According to Reuters, copyright litigation has begun producing substantive merits-stage rulings on whether using copyrighted works to train generative AI can qualify as fair use, while still leaving major questions unsettled.
The Washington Post reports Anthropic has sued the US government after being labelled a national security risk, framing the dispute as a boundary fight over how far government can go when an AI developer resists certain military uses.
Latvian Public Broadcasting (LSM) reports an international “Future of Work in the Age of AI” forum is taking place in Riga, highlighting the labour-market angle that is now shaping governance and compliance agendas.
Regulation
The UK Government has published A Safe, Informed Digital Nation. It outlines the UK government's strategic approach to enhancing media literacy to ensure all citizens can navigate the digital world safely and confidently. It focuses on empowering individuals to identify misinformation, manage online risks, and participate effectively in the digital economy through coordinated education and support.
The UK Ministry of Housing, Communities & Local Government has announced “Local AI”, aimed at accelerating responsible AI use across local government and reducing duplication via reusable tools.
The Council of the European Union has issued a press release stating it agreed a position to streamline aspects of AI rules, including an approach linked to delaying application of high‑risk AI requirements.
Academia
SSRN has posted Governing Under Moral Uncertainty: Institutional Design in AI Governance.
SSRN has published Execution-Boundary Interlocks: A Governance Framework for High-Autonomy AI Systems.
Events
The European Commission’s AI policy site highlights ongoing work on a Code of Practice for marking/labelling AI-generated content (useful for teams tracking Article 50 transparency deliverables).
UK Government Security lists CYBERUK 2026 (21–23 April 2026).

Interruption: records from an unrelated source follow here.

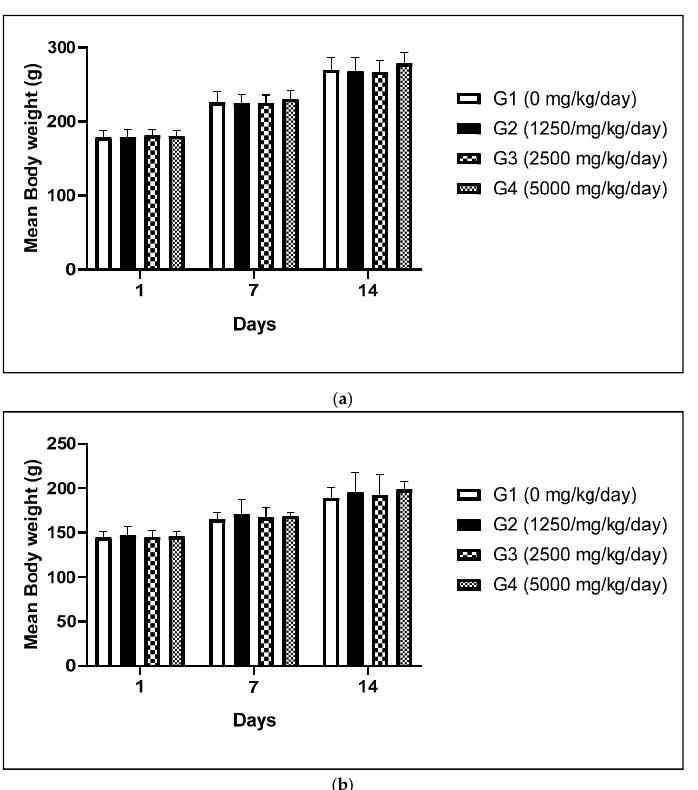
Figure 1. Mean body weight of male ( a ) and female ( b ) rats administered with frpfdZAL for 2 weeks. Each value represents the mean ± standard deviation ( n = 5). ( a ) male; ( b ) female.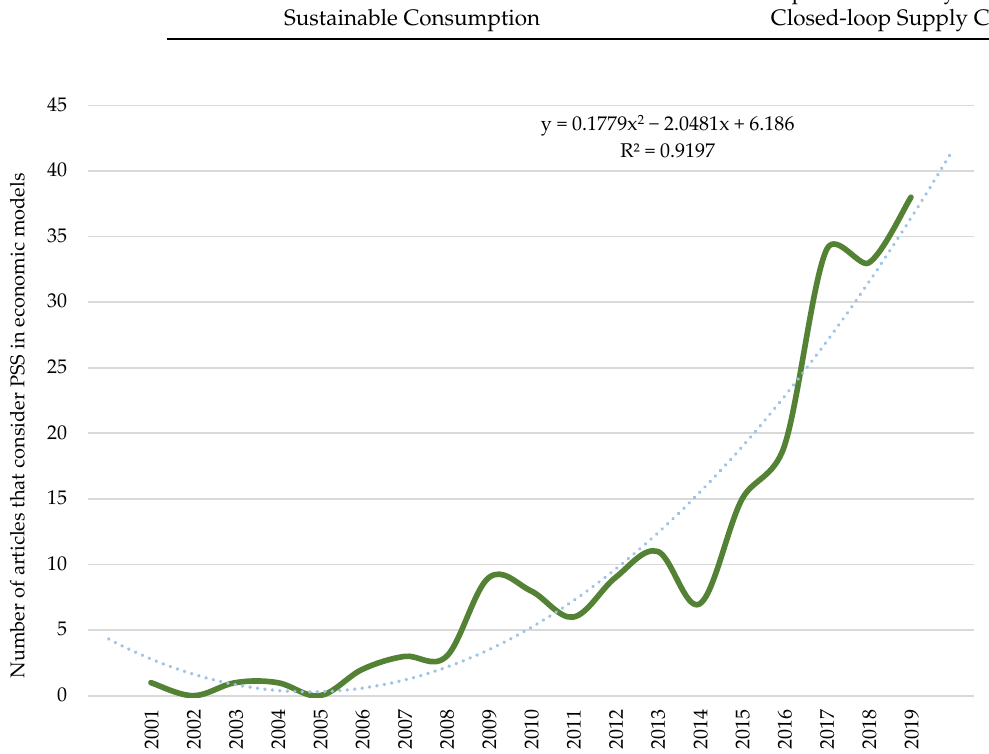
Figure 13. Research on the economic dimension of PSS.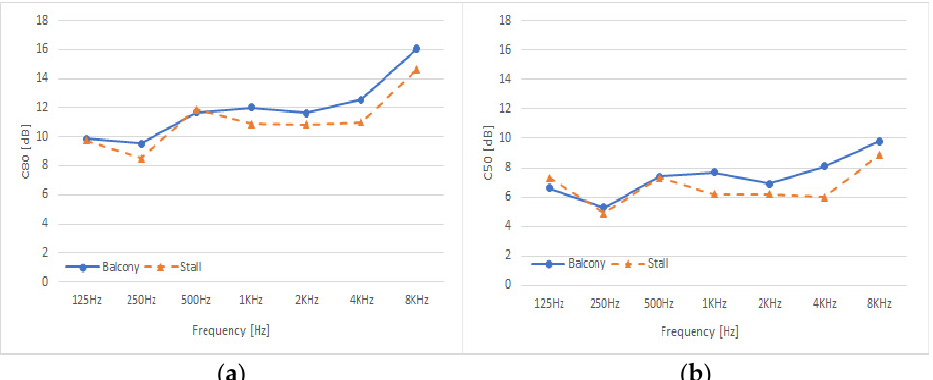
Figure 10. Measurements results of the acoustic parameters: Clarity indexes (C 80 ) ( a ) and Clarity indexes (C 50 ) ( b ).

Woking Borough Council papers include a Generative AI Policy document tied to council approval activity in March 2026 (a practical local-government governance artefact).
Takeaway
Implementation is now the story: public bodies are packaging “responsible AI” as reusable capability, EU institutions are actively shaping AI compliance timetables and tooling readiness, and litigation/court administration is tightening expectations around AI-related submissions and procedural hygiene.